Dancing was always an important part of Native American Life not only for entertainment and story telling, but for more serious purposes such as war, hunting, healing, honor, and spiritual life. A successful dance was made up of different elements such as drums, flutes, chants, costumes, and the Dance Stick.
Dance Sticks were crafted by nearly all Native American tribes and were an integral part of each specific dance. They varied as to design depending on the purpose of the dance. Generally, they were made of various lengths of wood with part of an antler attached on one or both ends of the stick.
Sometimes animal skulls, or dried animal parts such as feet and heads are used for embellishments. For example, a deer foot denotes swiftness and a fox head warmth during a hunt. Feathers were attached to represent prayers to the Great Spirit and colored beads the family or clan. Dance Sticks were held in high regard and were passed down from generation to generation.
The movement of the Dance Stick during a dance helped to increase the emotional levels of the participants and the viewers. This could be seen in a War Dance. Increased emotion, excitement, and energy were the result of the Dance. Additional decorations were added to the Stick when used for honoring a fallen tribe member or even a horse. Hair from the mane or tail of the horse was attached to make sure that prayers from the warrior would go directly to the horse.
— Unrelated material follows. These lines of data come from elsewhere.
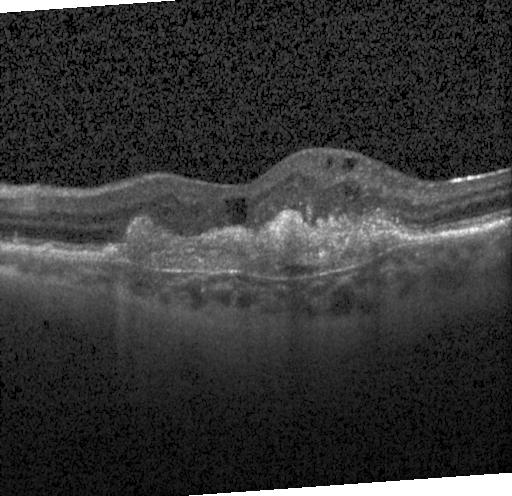

Retinal OCT B-scan; acquired on a Heidelberg Spectralis; spectral-domain optical coherence tomography; centered on the fovea — Finding: a choroidal neovascular membrane.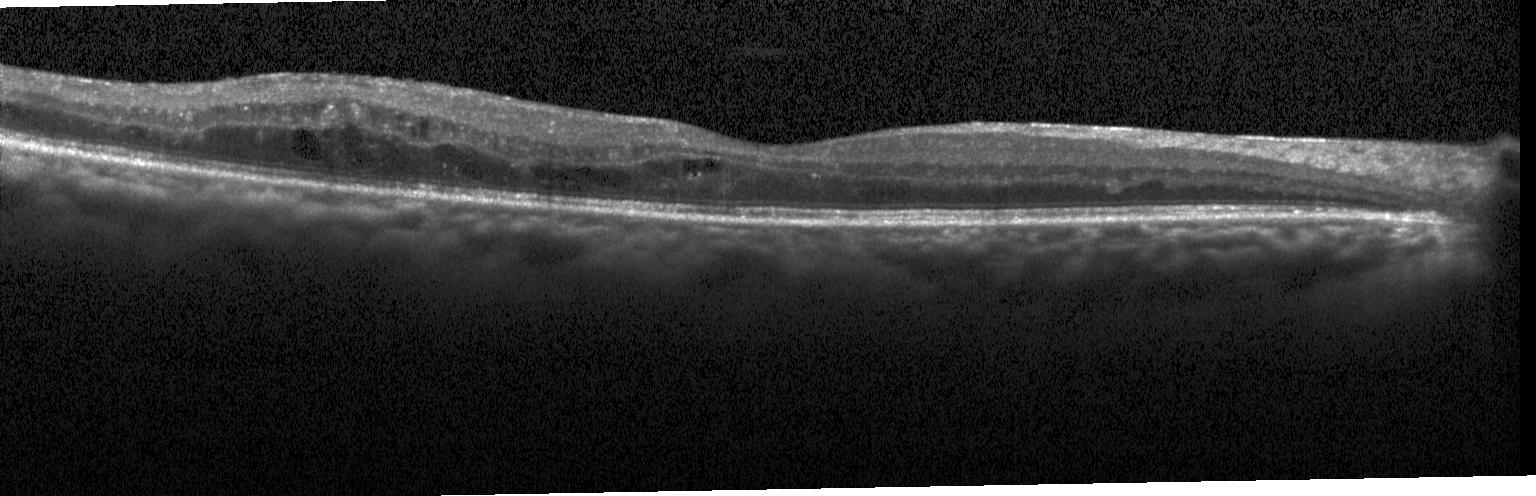 This B-scan demonstrates DME.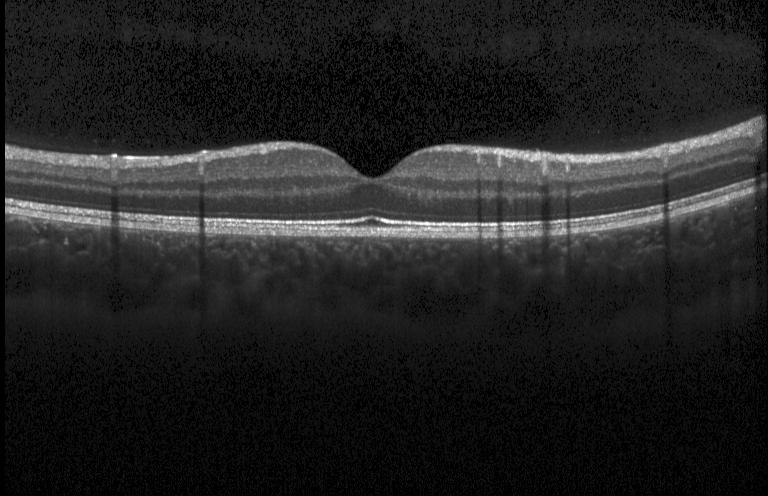
Optical coherence tomography B-scan — Impression: no CNV, no DME, and no drusen.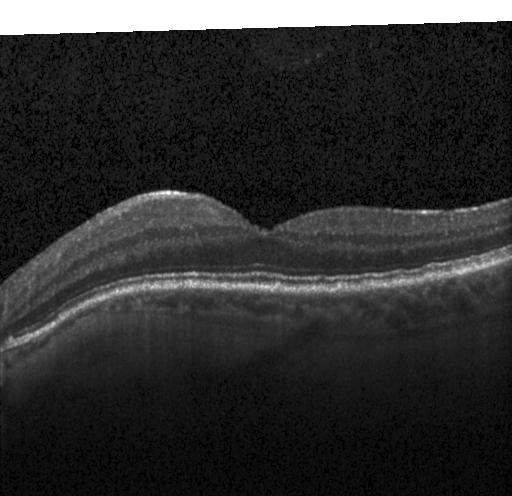

Dx: sub-RPE drusenoid deposits.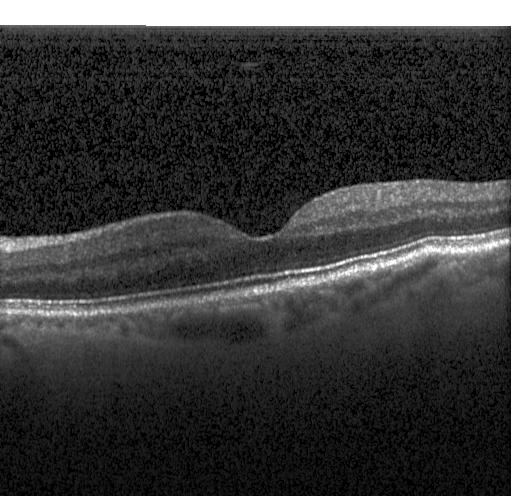 Horizontal scan through the fovea · retinal OCT cross-section · SD-OCT. The scan shows neither choroidal neovascularization, diabetic macular edema, nor drusen.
The Native American Medicine Man or Shaman often used a Dance Stick also known as a Medicine Stick, in his performance, to call upon healing energies. All the decorations and embellishments are chosen for specific beneficial purposes. Sometimes he attaches a medicine bag to increase its power. The Shaman often uses the Medicine Stick for private meditation as well.
Today, anyone can use a Native American Dance Stick not only for meditation, but to enhance the Southwest decor of their room or home. The bright colors, feathers and decorations add a natural touch and is a treasured addition to any home.